### Work instruction
Output each line of the data below verbatim, keeping the original order.

### Source material

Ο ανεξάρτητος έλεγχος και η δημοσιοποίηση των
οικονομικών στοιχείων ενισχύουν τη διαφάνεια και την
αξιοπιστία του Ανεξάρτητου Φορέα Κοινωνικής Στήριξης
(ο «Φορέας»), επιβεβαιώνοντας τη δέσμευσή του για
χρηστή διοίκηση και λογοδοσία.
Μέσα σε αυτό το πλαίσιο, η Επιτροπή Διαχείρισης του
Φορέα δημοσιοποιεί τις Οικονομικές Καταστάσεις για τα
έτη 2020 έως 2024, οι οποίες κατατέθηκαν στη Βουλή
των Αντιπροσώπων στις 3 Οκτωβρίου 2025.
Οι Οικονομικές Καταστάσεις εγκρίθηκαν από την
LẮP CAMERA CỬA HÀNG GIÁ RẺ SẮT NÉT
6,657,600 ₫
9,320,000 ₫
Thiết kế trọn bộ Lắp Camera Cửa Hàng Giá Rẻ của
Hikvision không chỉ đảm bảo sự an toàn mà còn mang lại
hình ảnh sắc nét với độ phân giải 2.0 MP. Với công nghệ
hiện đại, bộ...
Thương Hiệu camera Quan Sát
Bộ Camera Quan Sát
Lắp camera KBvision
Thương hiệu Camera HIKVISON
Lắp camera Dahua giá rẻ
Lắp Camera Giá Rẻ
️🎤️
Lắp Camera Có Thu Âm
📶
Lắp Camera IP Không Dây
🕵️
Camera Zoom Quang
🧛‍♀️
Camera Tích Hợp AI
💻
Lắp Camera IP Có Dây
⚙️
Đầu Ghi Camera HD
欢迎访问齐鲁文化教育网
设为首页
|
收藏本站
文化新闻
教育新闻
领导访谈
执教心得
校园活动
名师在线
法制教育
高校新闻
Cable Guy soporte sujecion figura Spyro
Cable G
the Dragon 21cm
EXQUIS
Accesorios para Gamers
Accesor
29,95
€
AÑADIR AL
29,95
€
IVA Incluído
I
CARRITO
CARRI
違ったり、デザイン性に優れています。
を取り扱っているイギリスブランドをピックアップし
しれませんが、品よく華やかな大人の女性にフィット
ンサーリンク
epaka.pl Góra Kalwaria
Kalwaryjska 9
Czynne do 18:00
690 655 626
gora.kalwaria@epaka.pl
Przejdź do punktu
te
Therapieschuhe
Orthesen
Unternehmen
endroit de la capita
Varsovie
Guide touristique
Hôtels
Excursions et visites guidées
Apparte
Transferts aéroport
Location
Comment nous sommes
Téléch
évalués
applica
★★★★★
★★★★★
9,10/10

### Answer to this task
Ο ανεξάρτητος έλεγχος και η δημοσιοποίηση των
οικονομικών στοιχείων ενισχύουν τη διαφάνεια και την
αξιοπιστία του Ανεξάρτητου Φορέα Κοινωνικής Στήριξης
(ο «Φορέας»), επιβεβαιώνοντας τη δέσμευσή του για
χρηστή διοίκηση και λογοδοσία.
Μέσα σε αυτό το πλαίσιο, η Επιτροπή Διαχείρισης του
Φορέα δημοσιοποιεί τις Οικονομικές Καταστάσεις για τα
έτη 2020 έως 2024, οι οποίες κατατέθηκαν στη Βουλή
των Αντιπροσώπων στις 3 Οκτωβρίου 2025.
Οι Οικονομικές Καταστάσεις εγκρίθηκαν από την
LẮP CAMERA CỬA HÀNG GIÁ RẺ SẮT NÉT
6,657,600 ₫
9,320,000 ₫
Thiết kế trọn bộ Lắp Camera Cửa Hàng Giá Rẻ của
Hikvision không chỉ đảm bảo sự an toàn mà còn mang lại
hình ảnh sắc nét với độ phân giải 2.0 MP. Với công nghệ
hiện đại, bộ...
Thương Hiệu camera Quan Sát
Bộ Camera Quan Sát
Lắp camera KBvision
Thương hiệu Camera HIKVISON
Lắp camera Dahua giá rẻ
Lắp Camera Giá Rẻ
️🎤️
Lắp Camera Có Thu Âm
📶
Lắp Camera IP Không Dây
🕵️
Camera Zoom Quang
🧛‍♀️
Camera Tích Hợp AI
💻
Lắp Camera IP Có Dây
⚙️
Đầu Ghi Camera HD
欢迎访问齐鲁文化教育网
设为首页
|
收藏本站
文化新闻
教育新闻
领导访谈
执教心得
校园活动
名师在线
法制教育
高校新闻
Cable Guy soporte sujecion figura Spyro
Cable G
the Dragon 21cm
EXQUIS
Accesorios para Gamers
Accesor
29,95
€
AÑADIR AL
29,95
€
IVA Incluído
I
CARRITO
CARRI
違ったり、デザイン性に優れています。
を取り扱っているイギリスブランドをピックアップし
しれませんが、品よく華やかな大人の女性にフィット
ンサーリンク
epaka.pl Góra Kalwaria
Kalwaryjska 9
Czynne do 18:00
690 655 626
gora.kalwaria@epaka.pl
Przejdź do punktu
te
Therapieschuhe
Orthesen
Unternehmen
endroit de la capita
Varsovie
Guide touristique
Hôtels
Excursions et visites guidées
Apparte
Transferts aéroport
Location
Comment nous sommes
Téléch
évalués
applica
★★★★★
★★★★★
9,10/10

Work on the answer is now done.